Thursday, February 5, 2015

New Nanoparticle Gene Therapy strategy effectively treats deadly Brain Cancer in rats

Despite improvements in the past few decades with surgery, chemotherapy and radiation therapy, a predictably curative treatment for Glioma does not yet exist. New insights into specific gene mutations that arise in this often deadly form of brain cancer have pointed to the potential of gene therapy, but it's very difficult to effectively deliver toxic or missing genes to cancer cells in the brain. Now, Johns Hopkins researchers report they have used nano-particles to successfully deliver a new therapy to Glioma cells in the brains of rats, prolonging their lives.
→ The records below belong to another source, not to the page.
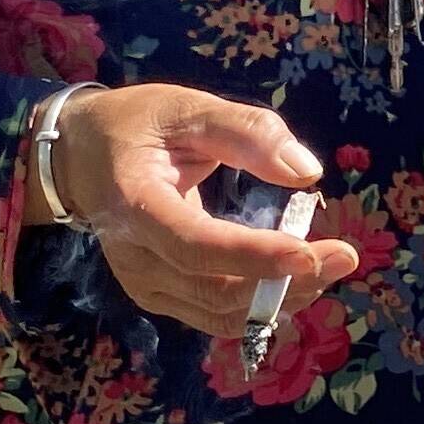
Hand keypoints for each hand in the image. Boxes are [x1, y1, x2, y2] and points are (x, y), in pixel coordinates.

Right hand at [49, 85, 361, 335]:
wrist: (78, 157)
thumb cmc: (135, 126)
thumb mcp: (186, 108)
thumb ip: (246, 131)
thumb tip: (307, 172)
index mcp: (133, 203)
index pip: (196, 246)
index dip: (254, 256)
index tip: (311, 253)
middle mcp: (134, 257)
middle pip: (215, 290)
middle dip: (286, 281)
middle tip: (345, 256)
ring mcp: (143, 284)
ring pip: (219, 313)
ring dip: (281, 298)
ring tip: (330, 266)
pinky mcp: (157, 296)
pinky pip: (215, 315)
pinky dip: (259, 305)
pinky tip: (296, 282)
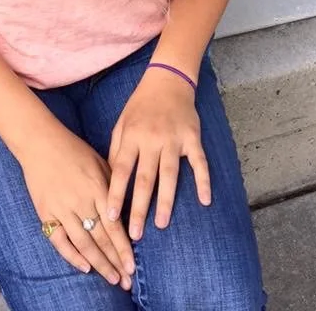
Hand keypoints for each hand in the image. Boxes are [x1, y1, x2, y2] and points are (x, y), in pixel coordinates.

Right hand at [18, 124, 134, 289]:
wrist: (40, 143)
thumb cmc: (74, 150)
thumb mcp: (100, 162)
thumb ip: (113, 186)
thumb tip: (126, 211)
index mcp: (97, 188)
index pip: (114, 226)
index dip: (124, 249)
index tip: (133, 267)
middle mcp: (81, 201)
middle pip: (101, 239)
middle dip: (116, 262)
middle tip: (127, 281)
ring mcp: (62, 208)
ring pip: (83, 244)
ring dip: (99, 264)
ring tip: (112, 279)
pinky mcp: (46, 212)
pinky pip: (59, 240)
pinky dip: (72, 256)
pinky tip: (85, 267)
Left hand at [106, 71, 210, 241]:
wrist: (168, 80)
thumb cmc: (140, 105)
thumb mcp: (122, 123)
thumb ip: (116, 149)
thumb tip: (110, 179)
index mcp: (131, 136)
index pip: (121, 169)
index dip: (116, 194)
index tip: (111, 217)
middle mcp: (152, 139)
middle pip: (145, 178)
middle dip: (139, 207)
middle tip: (135, 234)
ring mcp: (174, 138)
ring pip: (170, 174)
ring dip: (166, 200)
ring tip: (161, 223)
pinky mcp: (193, 137)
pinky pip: (199, 162)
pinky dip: (203, 181)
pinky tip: (205, 200)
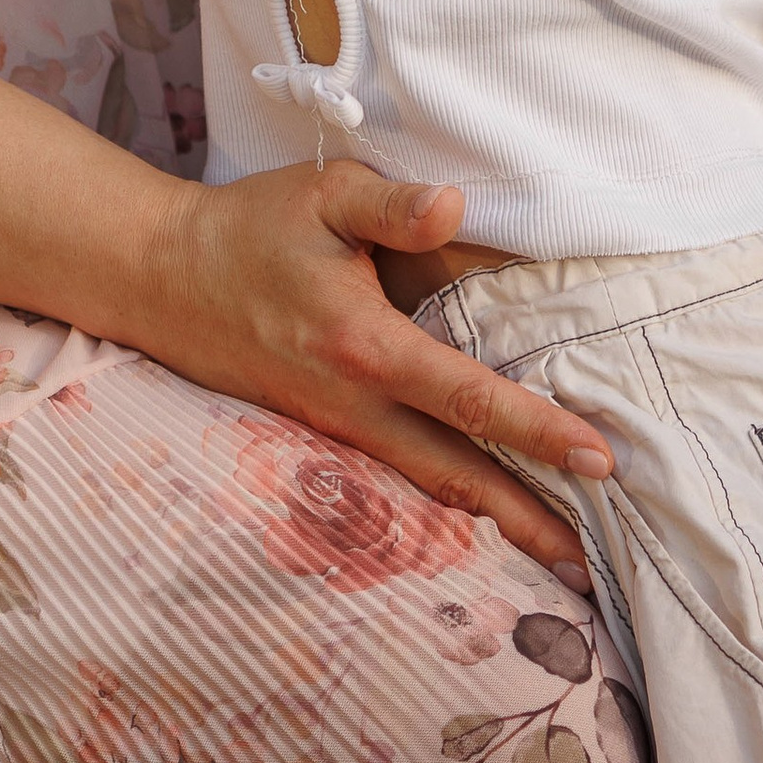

For their studies, the Johns Hopkins team designed and tested a variety of nano-particles made from different polymers, or plastics. When they found a good candidate that could deliver genes to rat brain cancer cells, they filled the nano-particles with DNA encoding an enzyme, herpes simplex virus type 1 Thymidine kinase (HSVtk), which turns a compound with little effect into a potent therapy that kills brain cancer cells. When combined with the compound, called Ganciclovir, these loaded nano-particles were 100 percent effective at killing Glioma cells grown in laboratory dishes.
"We then evaluated the system in rats with Glioma and found that by using a method called intra-cranial convection-enhanced delivery, our nano-particles could penetrate completely throughout the tumor following a single injection," says Jordan Green, Ph.D, associate professor of biomedical engineering and ophthalmology at Johns Hopkins.